ABOUT THIS EXERCISE
All lines below containing the string "assign" are to be copied.

DATA SECTION
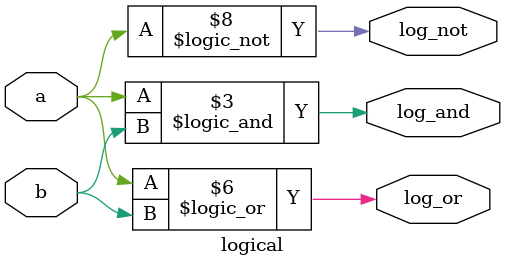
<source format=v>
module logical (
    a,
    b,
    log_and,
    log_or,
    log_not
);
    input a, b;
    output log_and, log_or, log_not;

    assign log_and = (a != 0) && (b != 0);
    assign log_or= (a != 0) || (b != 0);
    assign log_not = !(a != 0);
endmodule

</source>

...

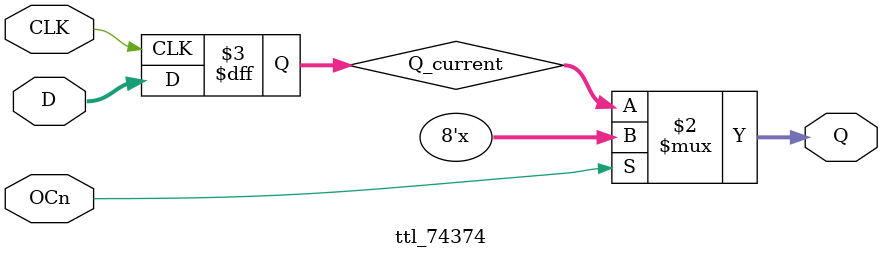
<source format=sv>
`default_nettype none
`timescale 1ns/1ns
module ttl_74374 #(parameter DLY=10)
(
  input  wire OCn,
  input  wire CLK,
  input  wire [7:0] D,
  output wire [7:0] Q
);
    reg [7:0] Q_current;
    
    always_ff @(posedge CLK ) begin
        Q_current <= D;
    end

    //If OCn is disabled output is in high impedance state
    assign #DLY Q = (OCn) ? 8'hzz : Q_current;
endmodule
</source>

--

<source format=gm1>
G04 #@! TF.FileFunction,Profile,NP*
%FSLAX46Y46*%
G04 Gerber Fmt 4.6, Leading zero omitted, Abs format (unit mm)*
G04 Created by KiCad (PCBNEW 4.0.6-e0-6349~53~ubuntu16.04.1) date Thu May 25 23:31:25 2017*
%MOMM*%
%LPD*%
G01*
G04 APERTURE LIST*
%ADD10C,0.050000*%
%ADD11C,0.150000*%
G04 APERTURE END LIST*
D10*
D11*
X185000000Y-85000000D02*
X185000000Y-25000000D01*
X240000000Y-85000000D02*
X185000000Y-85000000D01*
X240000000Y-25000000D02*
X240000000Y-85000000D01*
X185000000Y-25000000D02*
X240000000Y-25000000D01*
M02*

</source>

WRITTEN ANSWER
    assign log_and = (a != 0) && (b != 0);
    assign log_or= (a != 0) || (b != 0);
    assign log_not = !(a != 0);
    assign #DLY Q = (OCn) ? 8'hzz : Q_current;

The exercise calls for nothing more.